In Montgomery County, Ohio, five colorful murals now stand as quiet monuments to hope—each one a gateway, via QR code, to mental health support that reaches residents where they are. As May marks Mental Health Awareness Month across the nation, organizations here are moving beyond awareness campaigns into concrete action, rolling out resources and pushing back against the silence that too often surrounds mental illness.
The work matters urgently. Mental health crises don't wait for convenient moments, which is precisely why the ADAMHS Board and the Montgomery County Prevention Coalition have made it their mission to strip away barriers to care. Colleen Oakes, director of communications and strategic initiatives at ADAMHS, frames it simply: the more people talk about mental health, the more comfortable they become seeking treatment. It's a philosophy backed by measurable results.
The numbers tell a striking story.

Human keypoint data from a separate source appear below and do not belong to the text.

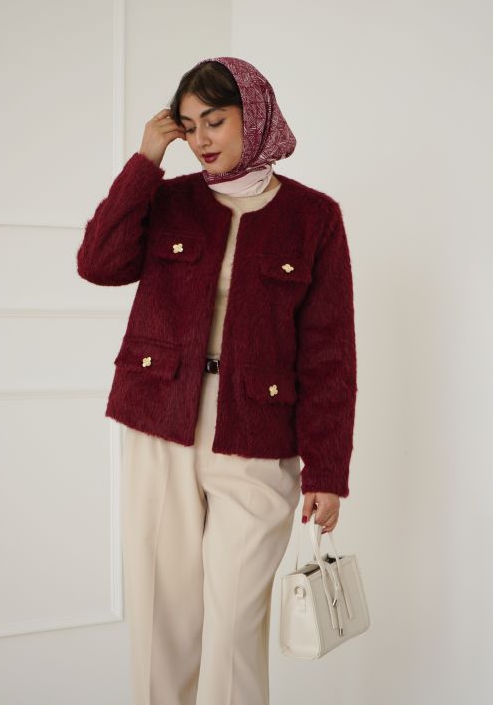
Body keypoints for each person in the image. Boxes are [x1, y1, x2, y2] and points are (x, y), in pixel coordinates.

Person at [76, 56, 357, 705]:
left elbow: (330, 355)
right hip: (161, 424)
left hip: (255, 435)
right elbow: (98, 262)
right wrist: (146, 161)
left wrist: (327, 471)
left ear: (252, 115)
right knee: (164, 619)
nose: (201, 139)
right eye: (189, 125)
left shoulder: (313, 216)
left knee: (233, 625)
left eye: (216, 120)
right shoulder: (169, 200)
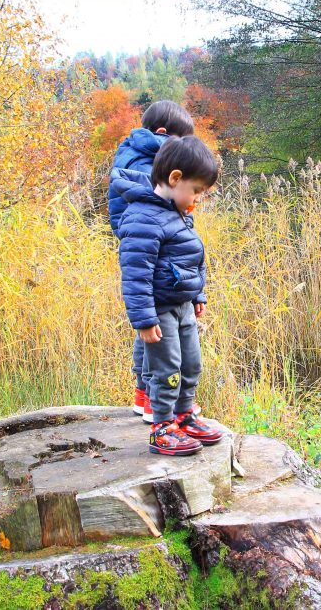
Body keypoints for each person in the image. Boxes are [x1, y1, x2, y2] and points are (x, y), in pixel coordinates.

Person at [115, 135, 223, 455]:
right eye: (196, 190)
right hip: (160, 311)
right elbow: (136, 273)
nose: (197, 199)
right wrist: (144, 320)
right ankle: (162, 426)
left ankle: (184, 415)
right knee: (167, 368)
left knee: (191, 363)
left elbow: (190, 256)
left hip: (183, 306)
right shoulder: (143, 217)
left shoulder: (178, 212)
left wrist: (198, 293)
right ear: (175, 178)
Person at [108, 100, 194, 423]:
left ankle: (143, 394)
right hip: (152, 247)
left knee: (151, 327)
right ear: (162, 134)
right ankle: (151, 398)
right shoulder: (150, 164)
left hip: (147, 243)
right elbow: (157, 211)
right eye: (180, 142)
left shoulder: (135, 153)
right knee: (155, 326)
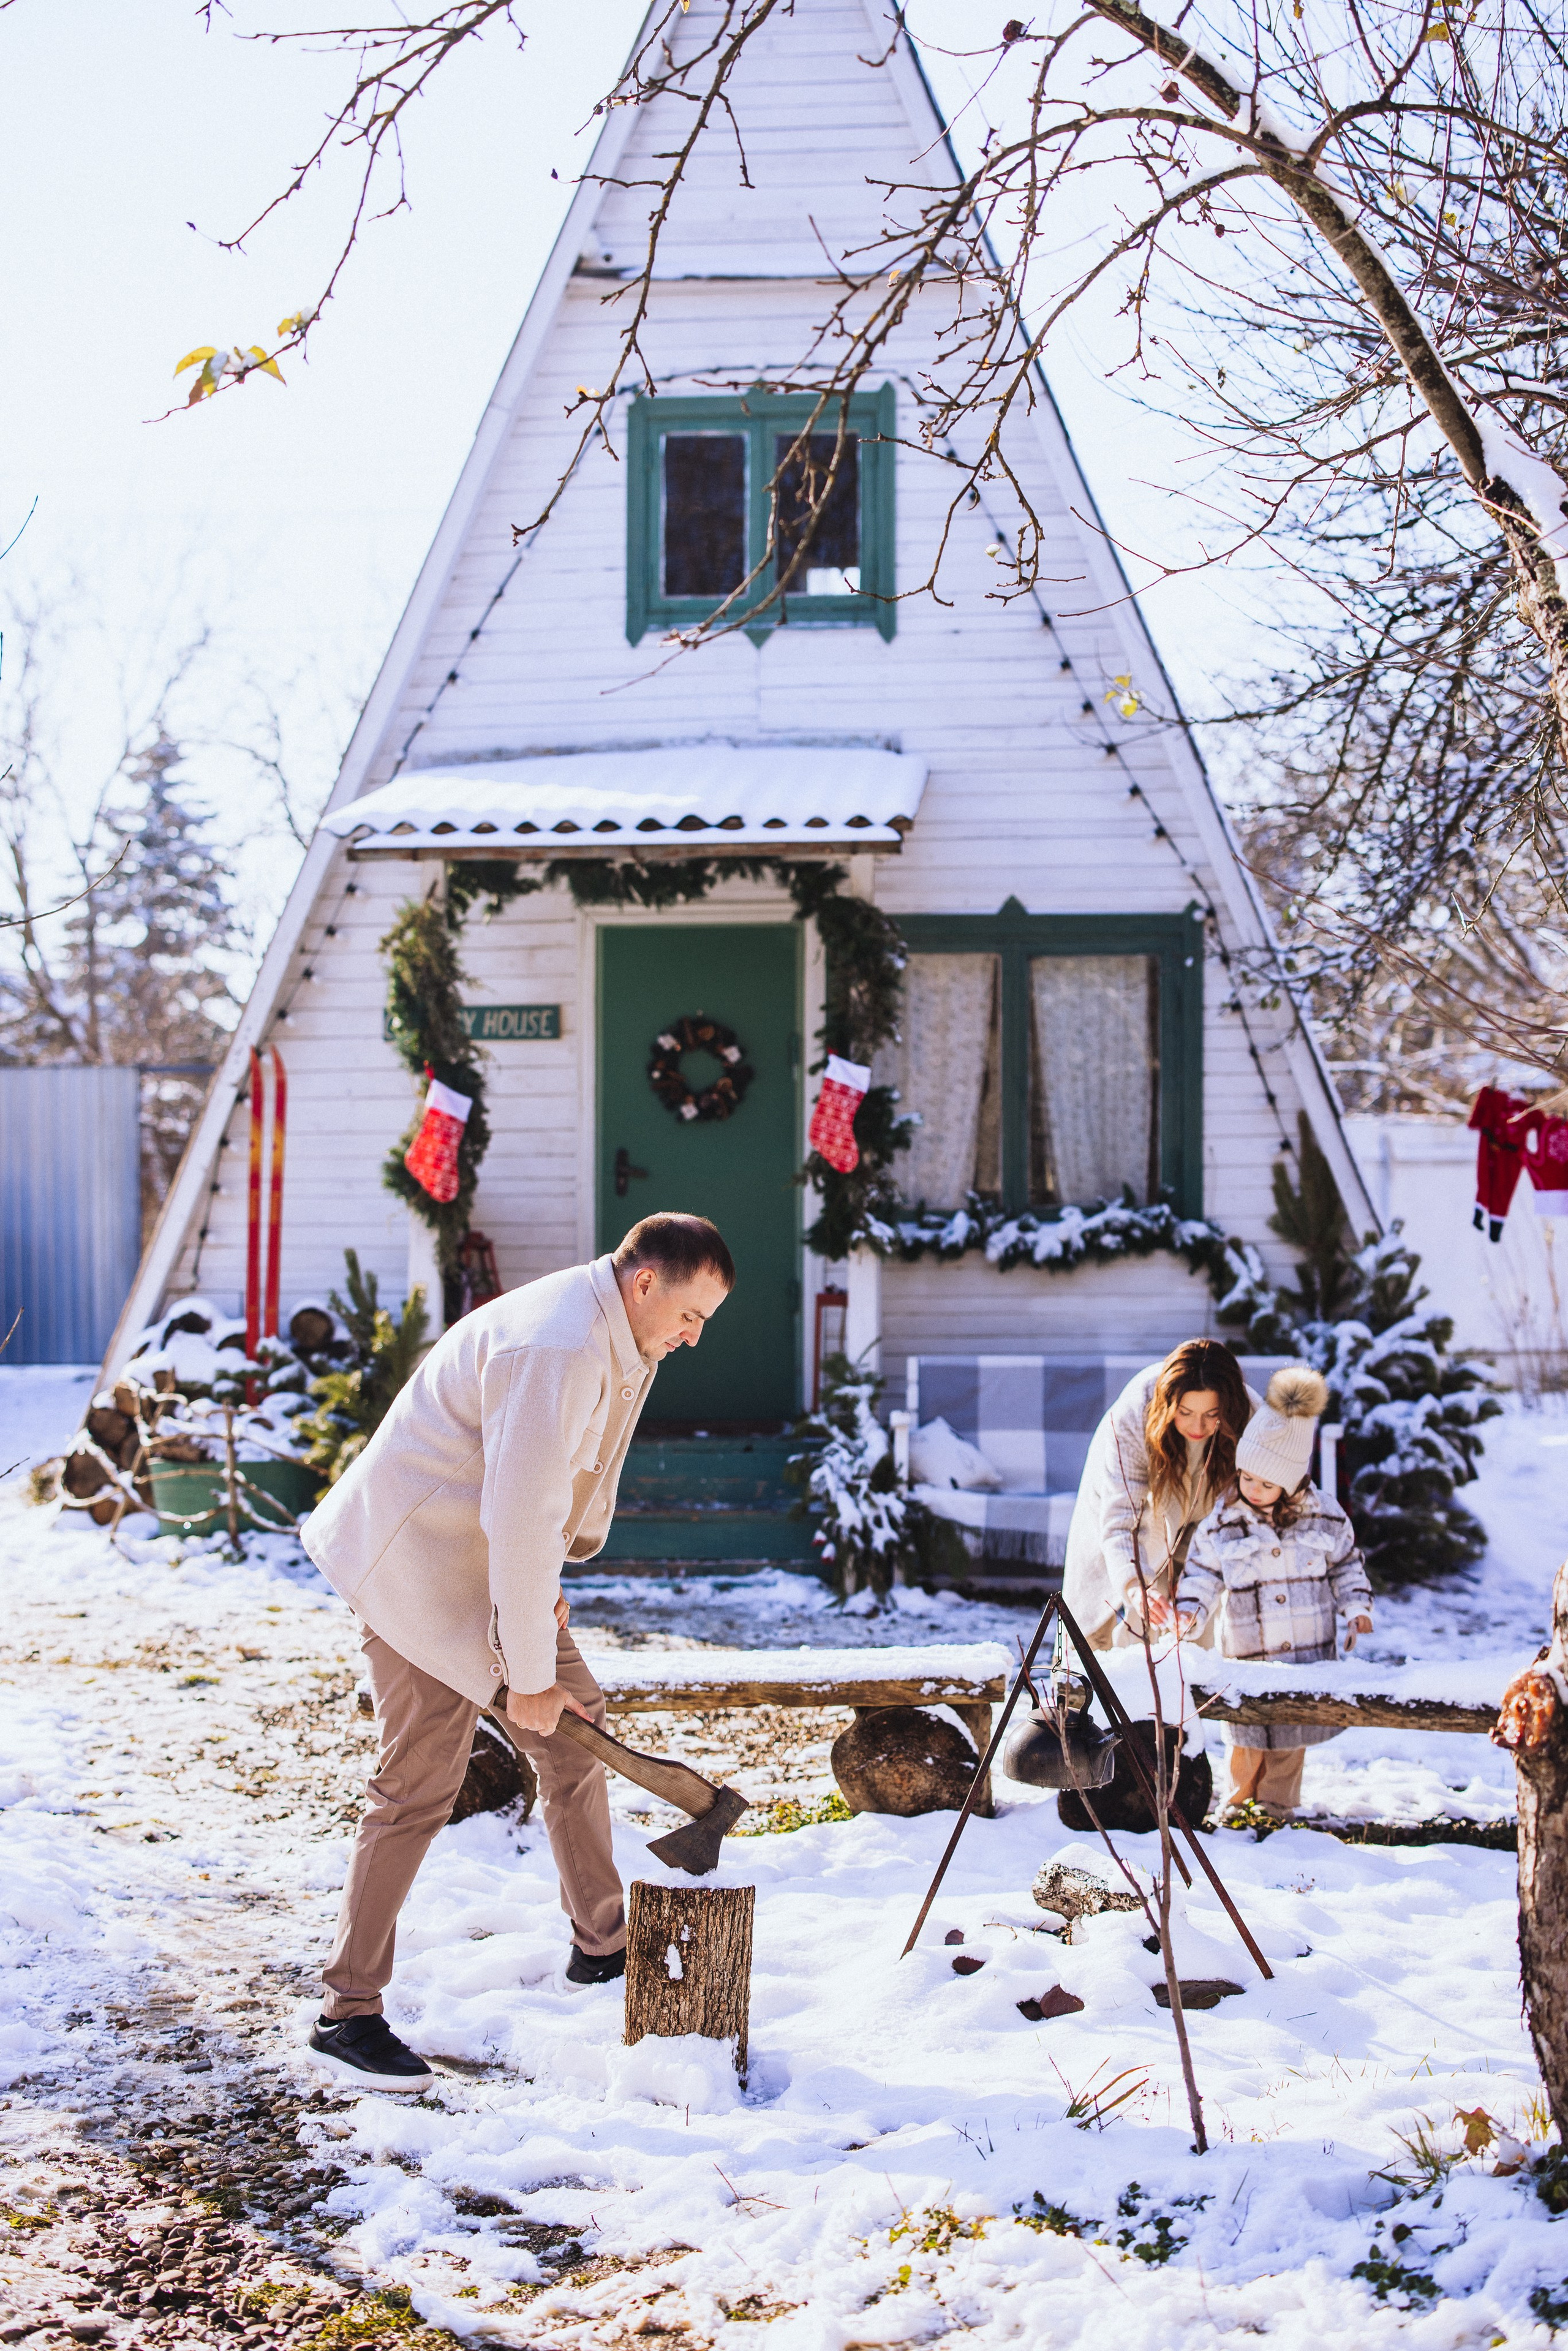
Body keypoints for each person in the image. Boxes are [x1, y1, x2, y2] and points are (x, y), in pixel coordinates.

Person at [298, 1211, 734, 2092]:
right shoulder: (559, 1344)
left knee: (576, 1738)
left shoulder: (620, 1336)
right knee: (419, 1779)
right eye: (691, 1314)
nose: (693, 1337)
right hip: (413, 1564)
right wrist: (526, 1673)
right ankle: (348, 2011)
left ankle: (602, 1943)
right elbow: (518, 1514)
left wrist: (533, 1610)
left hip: (483, 1563)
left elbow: (546, 1492)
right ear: (646, 1282)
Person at [1174, 1365, 1373, 1817]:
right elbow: (1203, 1572)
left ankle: (1279, 1810)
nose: (1254, 1490)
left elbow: (1346, 1563)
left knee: (1288, 1741)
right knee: (1246, 1739)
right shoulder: (1225, 1519)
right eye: (1247, 1478)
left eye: (1267, 1483)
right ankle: (1240, 1805)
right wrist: (1191, 1611)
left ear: (1293, 1481)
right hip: (1249, 1656)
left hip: (1305, 1655)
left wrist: (1356, 1607)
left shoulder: (1325, 1516)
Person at [1062, 1339, 1259, 1649]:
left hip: (1206, 1514)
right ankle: (1084, 1684)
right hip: (1136, 1508)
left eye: (1212, 1413)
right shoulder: (1133, 1416)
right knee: (1098, 1615)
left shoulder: (1249, 1415)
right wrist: (1135, 1585)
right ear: (1168, 1405)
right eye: (1185, 1412)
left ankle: (1188, 1687)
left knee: (1193, 1619)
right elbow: (1122, 1520)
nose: (1199, 1426)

Between 2024 and 2025, Montgomery County saw a 19% decrease in suicide deaths, with the count dropping from 93 deaths in 2024 to 75 in 2025. That decline didn't happen by accident. It's tied directly to expanded access to resources like 988, the national suicide and crisis lifeline, which has become a lifeline in the truest sense. "About 80 to 90 percent of those calls are resolved over the phone, but we do have a mobile unit here locally that if the call is not able to get resolved over the phone, they can dispatch our mobile unit to you for support," Oakes explained.
Recognizing warning signs is crucial for friends and family members who want to help. Oakes points to subtle but significant shifts in behavior: when someone stops participating in activities they once enjoyed, or begins withdrawing from friends and family members they typically spend time with. These aren't dramatic moments—they're quiet departures from baseline, easy to miss if you're not paying attention, and yet deeply revealing.
The Montgomery County Prevention Coalition has been particularly creative in meeting people halfway. Those five community murals with embedded QR codes represent a blend of art and accessibility. They're impossible to ignore and impossible to dismiss as clinical or institutional. They're invitations, placed where people already walk and gather, designed to make seeking help feel like a natural part of community life rather than an exceptional act of desperation.
This May, the ADAMHS Board launched its own campaign with a direct message: "Stigma is Out of Style." It's a phrase that captures the essential shift happening in Montgomery County—from hushed shame to open conversation, from siloed services to integrated community support. The murals, the 988 line, the mobile crisis units, the awareness month itself—they all work together to signal the same thing: you're not alone, and help is real.
For residents struggling or watching loved ones struggle, the resources are there. A visit to the Montgomery County Prevention Coalition's website connects people to the full spectrum of local support. In an age when mental health disorders remain among the leading causes of suffering, and suicide correlates directly with untreated illness, having a coherent system of care—visible, accessible, and human—isn't just nice. It's life-saving.